In spite of all of these accomplishments the Civil War gave medicine, the practice of bleeding was now reachings its maturity.  A number of methods for bleeding patients were developed, including the use of  a German made contraption that was spring operated that moves the fine sharp tipped pieces of metal arranged in a circle or dome in order to engage in dozens of small blood-letting activities–this device and its process were termed Baunscheitismus.

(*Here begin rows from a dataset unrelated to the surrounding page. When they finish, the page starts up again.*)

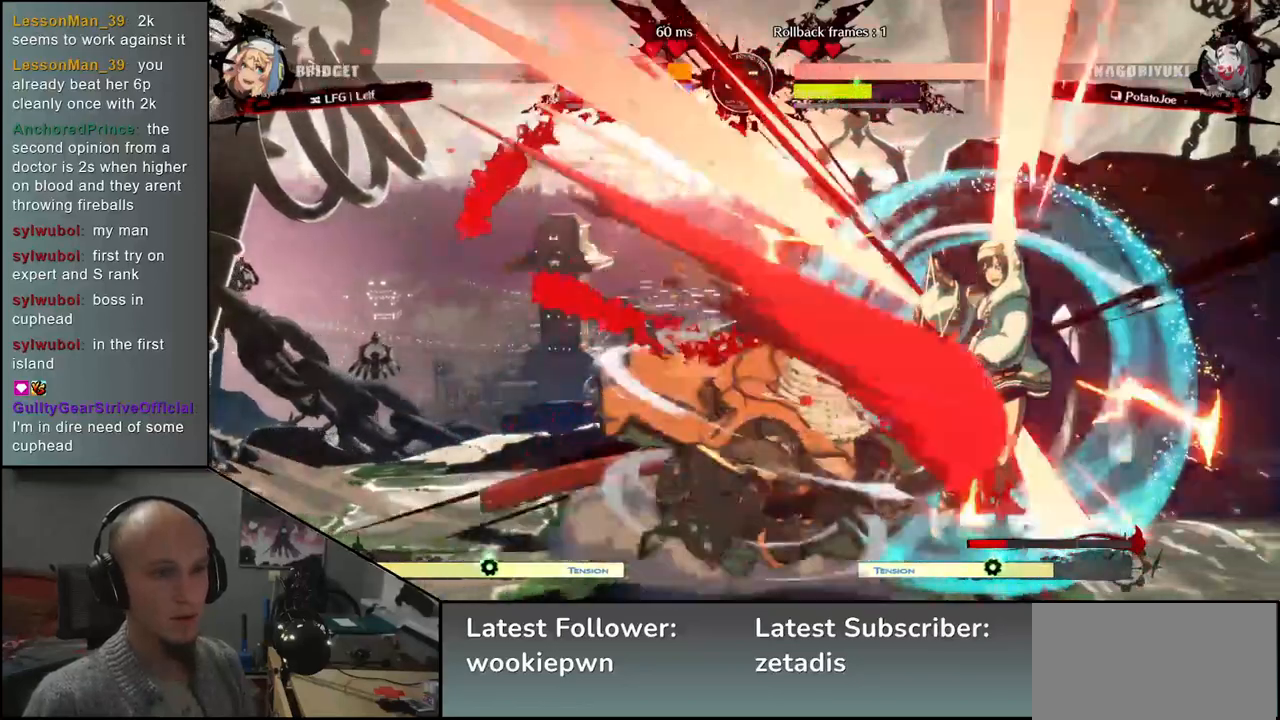
{"dt_ms": 500, "buttons": [], "left_stick": "center", "events": [[133, "R1", "down"], [133, "R2", "down"], [133, "SQUARE", "down"], [133, "TRIANGLE", "down"], [133, "left_stick", "center"], [233, "left_stick", "right"], [250, "R1", "up"], [250, "SQUARE", "up"], [250, "TRIANGLE", "up"], [267, "R2", "up"], [367, "left_stick", "center"]]}
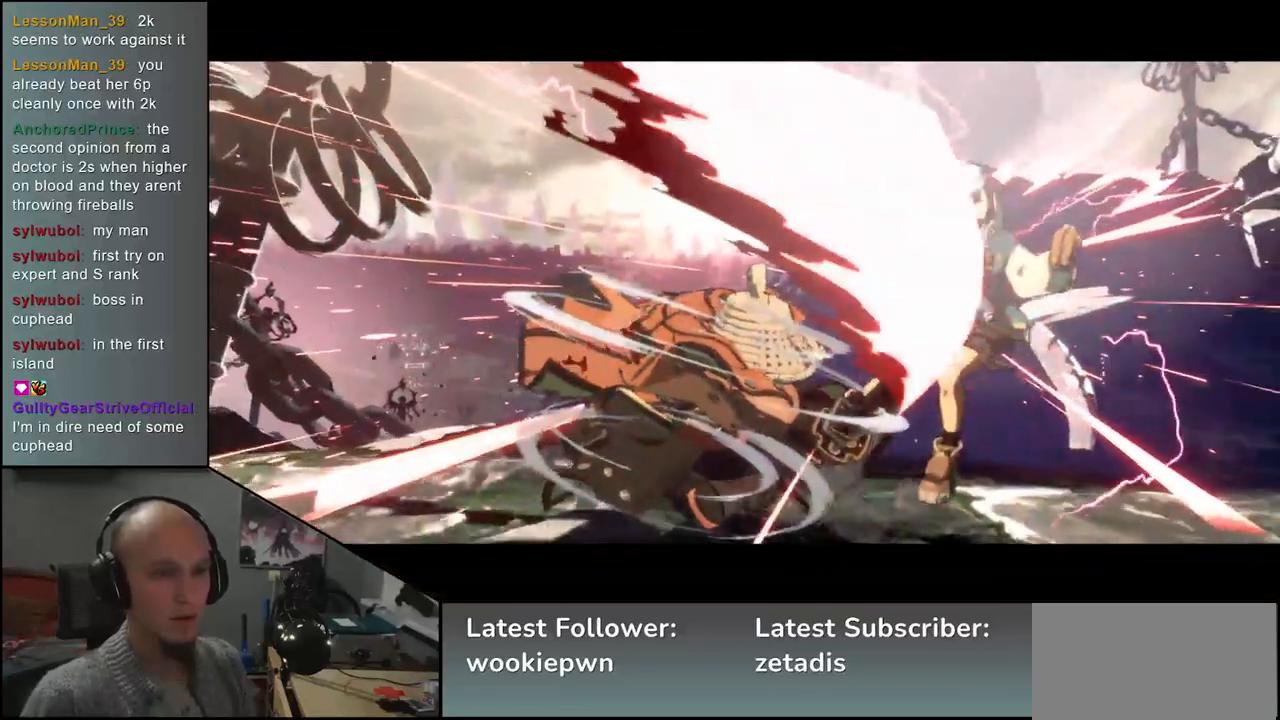
{"dt_ms": 500, "buttons": [], "left_stick": "center", "events": []}
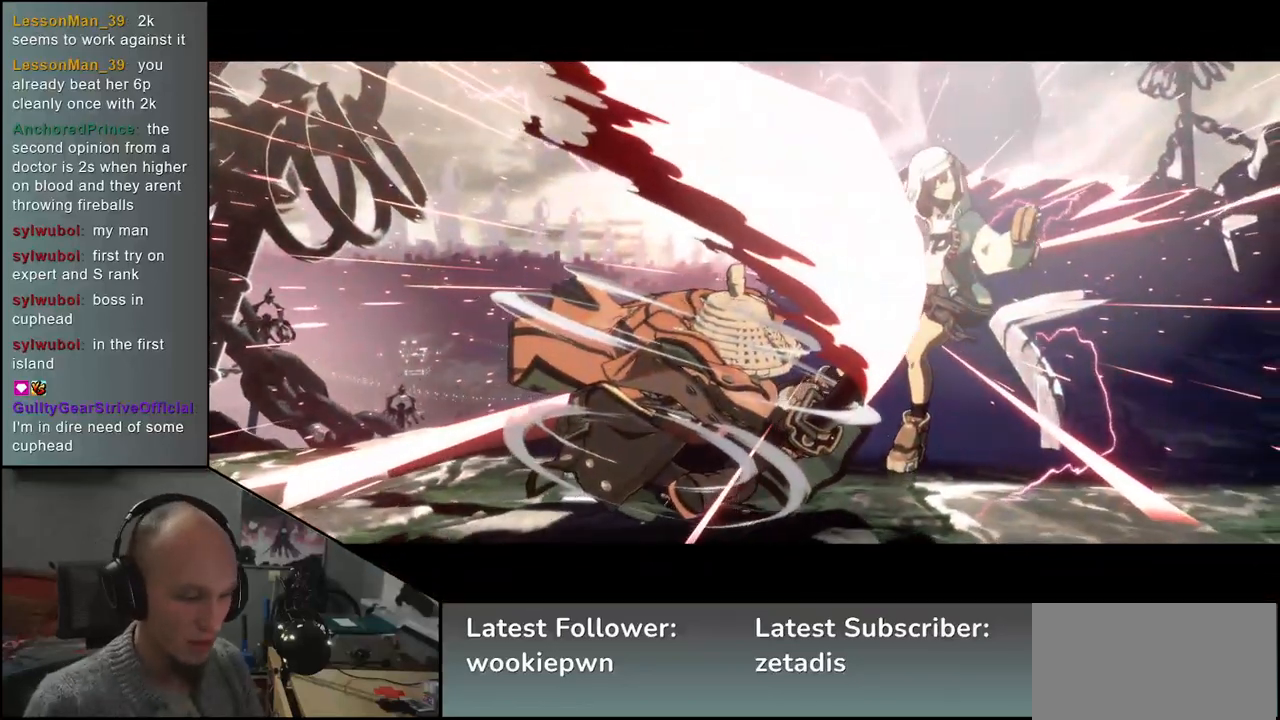
{"dt_ms": 500, "buttons": [], "left_stick": "center", "events": []}
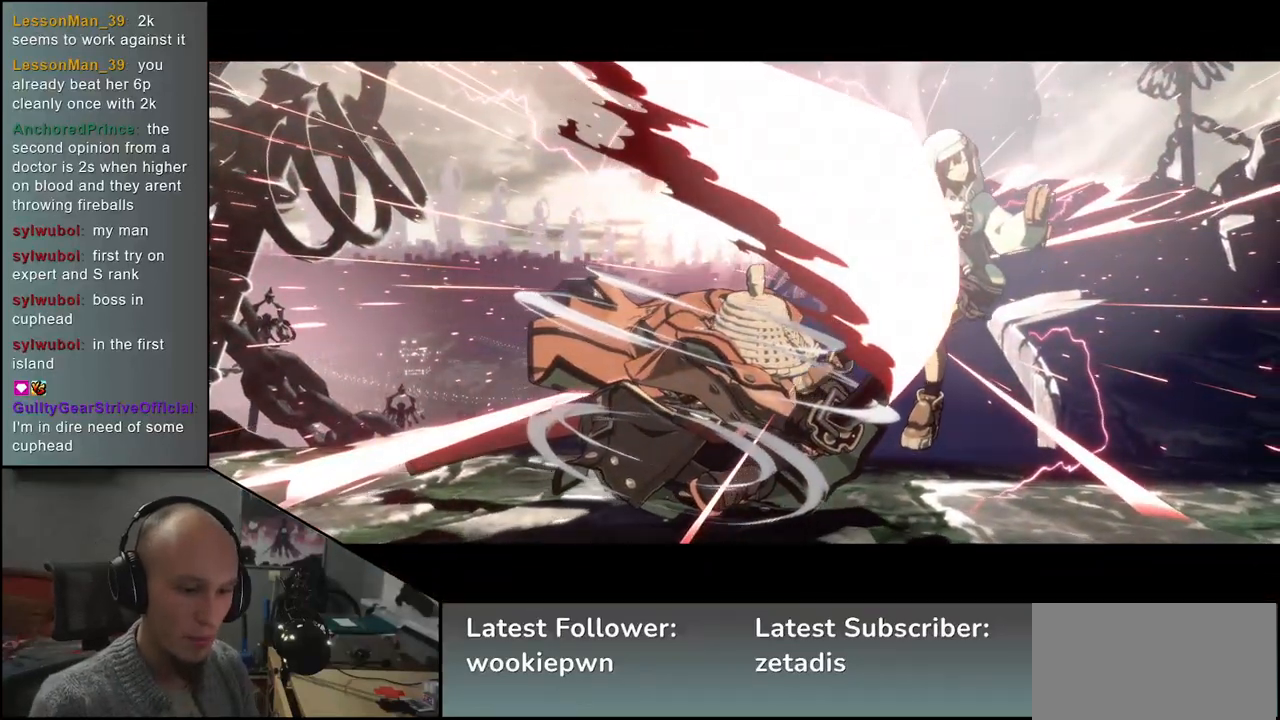
{"dt_ms": 500, "buttons": [], "left_stick": "center", "events": []}
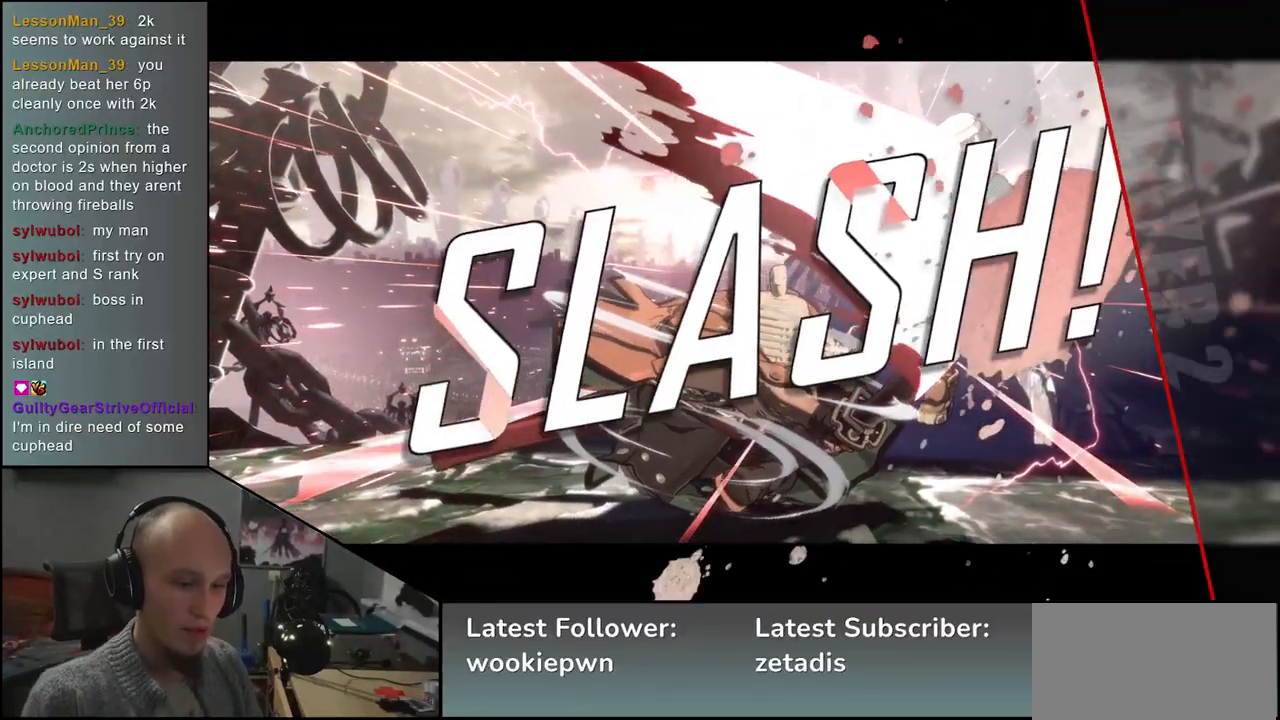
{"dt_ms": 500, "buttons": [], "left_stick": "center", "events": []}
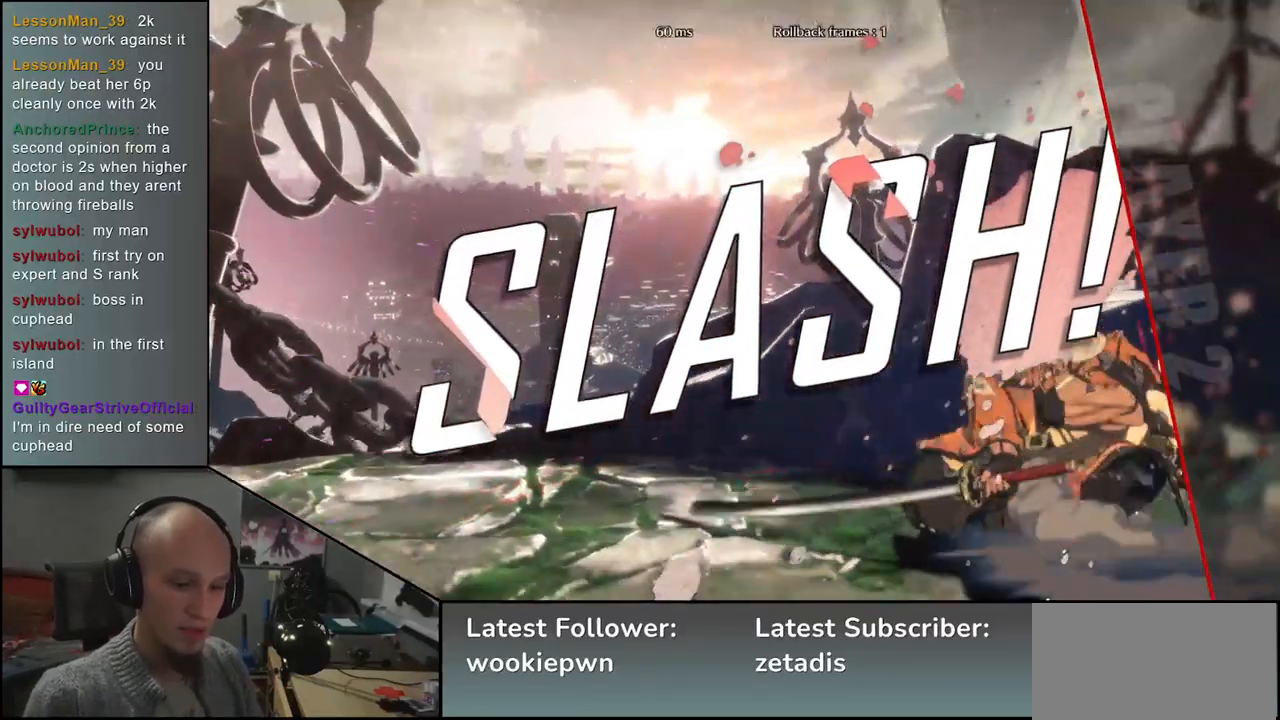
{"dt_ms": 500, "buttons": [], "left_stick": "center", "events": []}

Professor T. Whatron Jone’s article called “Clinical Lecture on Blood-letting” (The Lancet, Nov. 2, 1878, pp. 613-615) provides us with the philosophy for bleeding patients believed in during the last quarter of the nineteenth century.  Aside from lancets and the German contraption mentioned above there was the Leech therapy now being promoted, a seemingly less aggressive means than letting blood into a metal container from a sick or ill patient.

Wharton’s article fills us in about the beliefs held just prior to the discovery of the germ theory for disease.  Exactly how and why physicians outgrew their faith in bleeding remains uncertain, and the exact year or date this practice ended is just as questionable.  Like any change in belief systems, it is up to the older generation to die off for some practiecs to finally end in most forms medicine.  Bleeding is one of those folklorish ways of treating disease that was still included in the bills entered into a doctor’s ledger.